Approach each of your OKR cycles with the courage to adjust your approach, since there’s simply no fixed “right” way of using OKRs.
Stop translating all your responsibilities into OKRs.
Trying to define OKRs for 100 percent of a product team’s tasks tries to cover inevitable uncertainty with more rigorous planning — which rarely works. Instead, this practice translates your feature-focused product backlog into a “busy looking” yet ineffective spreadsheet or OKR tool.
Instead, product organizations need to support individual teams in developing an explicit understanding of what OKRs might be most useful for in their context. That can mean differentiating strategic initiatives from ad hoc maintenance and support tasks or using OKRs to bring structure to the day-to-day responsibilities.
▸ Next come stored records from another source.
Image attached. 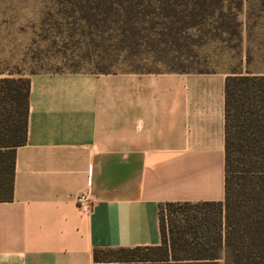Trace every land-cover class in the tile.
<instances>
[{"label":"crops","instance_id":"obj_1","mask_svg":"<svg viewBox=\"0 0 264 264\" xmlns=\"http://www.w3.org/2000/svg\"><path fill=\"white\" fill-rule=\"evenodd\" d=\"M227 70L29 77L26 141L0 201V264H116L161 242L159 204L224 199ZM94 203L81 212L76 196Z\"/></svg>","mask_w":264,"mask_h":264},{"label":"trees","instance_id":"obj_2","mask_svg":"<svg viewBox=\"0 0 264 264\" xmlns=\"http://www.w3.org/2000/svg\"><path fill=\"white\" fill-rule=\"evenodd\" d=\"M52 1L38 34L90 72L209 71L184 64L207 43L239 60L224 84V199L161 203L158 245L95 248L94 260L264 264V0ZM159 60L180 68L148 65ZM10 74L0 72V201L13 198L27 137L29 77Z\"/></svg>","mask_w":264,"mask_h":264},{"label":"rangeland","instance_id":"obj_3","mask_svg":"<svg viewBox=\"0 0 264 264\" xmlns=\"http://www.w3.org/2000/svg\"><path fill=\"white\" fill-rule=\"evenodd\" d=\"M52 2V0H0V72L2 74L11 73L12 76L20 74L27 77L32 72L88 71L92 67V63L87 60L74 62L75 58L69 56V50L63 53L62 50H58L57 44H53L50 39H42L38 34V22L47 7L54 9ZM215 48V44L207 43L198 57L184 62L185 68L229 71L239 61L238 58H229L230 55L220 51L218 47ZM148 65L156 70L179 67L162 60ZM130 67L124 63L118 68Z\"/></svg>","mask_w":264,"mask_h":264},{"label":"built area","instance_id":"obj_4","mask_svg":"<svg viewBox=\"0 0 264 264\" xmlns=\"http://www.w3.org/2000/svg\"><path fill=\"white\" fill-rule=\"evenodd\" d=\"M94 198L89 192H82L76 196L78 209L83 213H89L93 207Z\"/></svg>","mask_w":264,"mask_h":264}]
</instances>
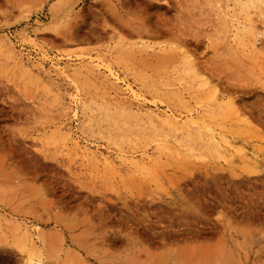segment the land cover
<instances>
[{"label":"rangeland","instance_id":"rangeland-1","mask_svg":"<svg viewBox=\"0 0 264 264\" xmlns=\"http://www.w3.org/2000/svg\"><path fill=\"white\" fill-rule=\"evenodd\" d=\"M254 2L0 0V264H264ZM167 117L204 145L153 138Z\"/></svg>","mask_w":264,"mask_h":264},{"label":"bare ground","instance_id":"bare-ground-1","mask_svg":"<svg viewBox=\"0 0 264 264\" xmlns=\"http://www.w3.org/2000/svg\"><path fill=\"white\" fill-rule=\"evenodd\" d=\"M220 1V0H219ZM228 1V0H227ZM264 1V0H263ZM232 2V1H230ZM230 2L228 4H230ZM261 3V2H260ZM264 4V2H262ZM256 3L254 2V0H248L247 2H245L244 0H234V13L235 15H233V17H237V16H241V14L243 13H246L247 10L251 7H253ZM228 7V6H227ZM231 8V7H230ZM222 9V8H221ZM220 9V10H221ZM260 9V8H259ZM263 9H261V12L260 14L263 12L262 11ZM227 11V10H226ZM222 12V11H220ZM254 12V11H253ZM223 13V12H222ZM231 13V12H230ZM261 15H264V14H261ZM229 16V15H228ZM224 17V16H223ZM227 17V16H226ZM231 18V17H230ZM238 18V17H237ZM241 18V17H240ZM236 20V19H235ZM234 22V21H233ZM221 23V22H220ZM224 23V22H223ZM227 23V22H226ZM244 23V22H242ZM250 23V22H249ZM255 23V22H254ZM253 23V24H254ZM233 25V24H232ZM247 25V24H246ZM245 25V26H246ZM221 26V25H220ZM223 26V25H222ZM221 26V27H222ZM248 27V26H247ZM255 27V26H254ZM238 28V32L241 34H243L241 31L244 30V26H243V29L241 28V24L239 23V26L237 27ZM224 29V27L222 28V30ZM246 29V28H245ZM250 29V28H249ZM229 29H227L228 31ZM236 30V29H235ZM226 31V32H227ZM245 31V30H244ZM255 31H256V28H255ZM250 32V31H248ZM246 34V33H245ZM260 36V34H259ZM251 37V36H250ZM248 37V38H250ZM258 37V35L256 36ZM245 40V39H244ZM249 40V39H248ZM259 40V39H258ZM256 42H258L256 39L255 41H250V45L257 51V52H264V41L261 42L259 41V43L261 42V45H259V43L256 44ZM259 45V46H258ZM244 52V51H243ZM242 57V56H241ZM264 76V75H263ZM235 105V104H234ZM234 110V109H233ZM133 117V116H132ZM139 117V116H138ZM134 118V117H133ZM99 119V118H98ZM110 119V118H109ZM114 119V118H113ZM120 119V118H119ZM97 121V120H96ZM90 122V121H89ZM92 122V121H91ZM95 122V121H94ZM104 122V121H103ZM123 121L122 120H119L117 121L116 120H108V123H107V131H106V134L108 135V137L114 139V138H117L116 137V128L120 127V125L123 127H126L127 128H124L125 131H129V129L131 130L132 133H134V137H139V138H143V135L145 131L143 130H148V126L151 127V124H149L148 122L142 120V121H139V128L141 129V131L137 132V134H135V131L133 132L132 129H131V126H129V124L126 125L127 122H125V125H123L122 123ZM161 123H164V125L166 126H169L170 129L172 130V132H176L175 134L177 135H180L181 138L177 135H175L173 133V135L171 133H168L167 135L163 133V131H166L164 127H158L159 128V131H154V133H157L156 136H154L153 138H156V139H173V140H176L177 143L183 147L186 151L190 152V153H194V152H197L198 149H200V147H202L204 144H202L200 142V140H193V138H191L192 136H194L195 134L194 133H198L196 125H195V121H193V119H188L186 121H182V120H177L175 118H172V117H167L164 120L160 121ZM137 123V122H136ZM135 123V124H136ZM92 124V123H91ZM93 126V125H92ZM136 126V125H135ZM137 126V128H138ZM98 127V126H97ZM92 128V127H91ZM133 128V127H132ZM119 129V128H118ZM245 129V128H244ZM95 131H97V128H94ZM139 130V129H138ZM177 130H180V132H178ZM246 130V129H245ZM244 130V131H245ZM99 131V130H98ZM121 131V130H120ZM168 131V130H167ZM245 132H248V131H245ZM139 133V134H138ZM152 133V135L154 134ZM200 133V132H199ZM198 133V134H199ZM123 135V134H122ZM201 135V134H200ZM177 137H179L180 139H178ZM107 138V137H106ZM123 140H126V139H132L130 135H123L122 136ZM149 138V137H148ZM203 139V138H202ZM208 141L211 145H213L214 149L218 152V154H223V156L225 158H232L234 155H236V153L238 154L235 146L233 145L232 142H229L231 140H228V141H223V142H220V141H214L216 138L215 136H208ZM147 140V139H146ZM151 140V139H150ZM132 141V140H131ZM211 141V142H210ZM203 142V141H202ZM119 144L120 141H116L114 144ZM130 143V142H129ZM141 143V142H140ZM142 144V143H141ZM124 145V144H123ZM117 146V145H116ZM198 149H197V148ZM241 154H240V160L242 162H245V161H250V160H254L255 161V156L253 157V154H252V157L249 156L250 153H248L246 151V149L242 148L241 150ZM221 157V156H220ZM222 158V157H221ZM257 161V160H256ZM260 241V240H259ZM195 253V251H194ZM193 256V255H192ZM181 257H183L181 255Z\"/></svg>","mask_w":264,"mask_h":264}]
</instances>
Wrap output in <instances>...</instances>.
Developing a clear understanding of the aspired capacity “coverage” also helps teams to adjust their sprint backlogs in a way that balances availability for ad hoc tasks with enough focus on strategic progress.
Product teams should focus on what matters most and pick measurements of success for the aspects of their work that they want to proactively drive. This is essentially the main difference between Key Results (proactively driven, time-based strategic priorities) and KPIs (reactive measurements of evergreen metrics).
Measure a team’s progress using leading, not lagging, indicators.
I often see companies focusing on aesthetically pleasing and yet completely ineffective lagging indicators for their Key Results (aka Impacts), when they’d be much better off focusing on the opposite: leading indicators.
Using leading indicators to set product team-level OKRs allows you to essentially predict the future. They’re challenging to create, but worth the extra effort and time: Ultimately, you’ll end up with metrics that allow a team to measure their progress and adjust their Discovery and Delivery priorities accordingly.
Figuring out whether you’re using lagging or leading indicators to measure the progress of your OKRs — and making the necessary changes — is step one on the path to overcoming OKR Theater. It’s also vital to ensure you’re choosing meaningful Key Results that represent real progress.
For example: Focus on designing processes to capture the critical attributes of a user or buyer that demonstrate product usage (or customer success). Make sure to document them after your most important lagging event has happened — this event could be a purchase or an upgrade, for example. Next, compare the last X purchases and find the common denominator among the product usage metrics. Choosing the right metrics to focus on (and sidelining the rest) will help you and your team steer clear of the OKR Theater trap.
Leading indicators should be derived from lagging indicators by reverse-engineering the proven customer journey. You don’t want to choose a random metric just because it’s technically a leading indicator. But if it’s proven that this metric contributes to more lagging indicators, I think it’s a fair trade-off that enables more product teams to make evidence-informed Product Discovery decisions.
Leading indicators should be derived from lagging indicators by reverse-engineering the proven customer journey. You don’t want to choose a random metric just because it’s technically a leading indicator.
Takeaway: Don’t Let OKR Theater Get in Your Way
Adopting OKRs in a product organization is an ongoing process that requires patience and constant tweaking. But you don’t have to get it right the first time. It’s much better to start imperfectly than not to start at all. Having awareness of how OKR Theater manifests will help your team avoid this common pitfall — and keep your focus where it needs to be.
See if you can identify where you’ve been focusing on the wrong metrics, or honing in on lagging rather than leading indicators. With a little tweaking, you can create your own journey to using OKRs as an enabler for product teams to shift toward Outcomes.